The KONA has been designed on a long wheel base (2600mm) but with shorter nose and rear overhang, making it more compact in overall length (4165mm). However, it is wider than many in its class (1800mm), giving it more sideways internal space.

The Australian market for small and medium SUVs had experienced phenomenal growth during the past six years. While Hyundai has come a little later to the small-size SUV party, they say it has allowed them to watch what their competitors have refined from first to new model and ensure they don’t make the same mistakes.

There are three trim levels – Active, Elite and Highlander – each with two drivetrain options – a 2.0L naturally aspirated engine with six-speed auto and front-wheel drive producing 110kW at 6200rpm and 180 Nm at 4500rpm; or a 1.6L turbo charged engine matched with a seven-speed dual-clutch transmission and all-wheel drive, with a power output of 130kW at 5500rpm and 265Nm of torque starting at 1500rpm and sticking with it through to 4500rpm. Fuel consumption is quoted as 7.2L/100km for the 2.0L, and 6.7L/100km for the 1.6L.

However, with all of this choice, there is no diesel, and no plans to introduce one in the near future. With most competitors having diesel options, I wonder how much more pressure must come on the household budget before this is explored by the Hyundai development team.

Driving both engine types across the same road loop, you could certainly feel the difference in performance. The 2.0L performed well on urban bitumen, although a little sluggish when accelerating, while the 1.6L came into its own on rural roads. Taking it on gravel was not an issue for my more experienced motoring writer colleagues, but the on-demand AWD was a little slow to kick in for my liking. The suspension and steering were tuned in Australia specifically for local driving conditions, with no fewer than 78 variations tested. The steering was comfortable and tight in urban and rural bitumen conditions, but they may have to go back and further refine the suspension to remove a bit of the additional bounce.

Both engine and transmission types also feature Drive Mode Select, where you can choose ‘Comfort’ (for day-to-day driving), Eco (for the fuel consumption conscious) and ‘Sport’, for a more dynamic drive.

In the end the choice of engine will come down to personal preference – do you want an agile car that has good fuel economy and enough power to get out and about comfortably? Or are you willing to sacrifice a few litres per 100km for something with a bit more grunt, all-wheel drive on demand and better performance on the open road?

And while we’re on choice, the base-spec Active is also available with an optional safety pack, which not only adds a range of safety features but also power folding and heated exterior mirrors. No wonder we were getting confused about which one we were driving!

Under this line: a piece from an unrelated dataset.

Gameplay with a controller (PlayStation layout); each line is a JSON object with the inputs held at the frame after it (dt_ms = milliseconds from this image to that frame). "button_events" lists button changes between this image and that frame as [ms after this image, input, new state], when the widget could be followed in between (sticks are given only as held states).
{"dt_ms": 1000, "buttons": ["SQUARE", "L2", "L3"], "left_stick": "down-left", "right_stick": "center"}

At the time of writing Hyundai was still waiting to get the results of its ANCAP crash testing, but I imagine it will easily achieve the 5 stars the brand always strives for. The base spec Active gets downhill brake control, hill-start assist control, auto dusk sensing headlights, electronic stability control and rear park assist and rear view camera. Adding the safety pack brings in Hyundai’s SmartSense technology, including blind spot collision warning, rear cross-traffic collision warning, lane keep assist, forward collision warning and avoidance assist and driver attention warning. In my mind it’s well worth the $1500 added to the purchase price.

While I’m on costs, the Kona also comes with a five-year unlimited kilometre warranty, with the first five services capped, at a total of $1395 for the 2.0L engine and $1405 for the turbocharged option.

Priced from $27,000 drive away, the new Kona is a neat little addition to the Hyundai range.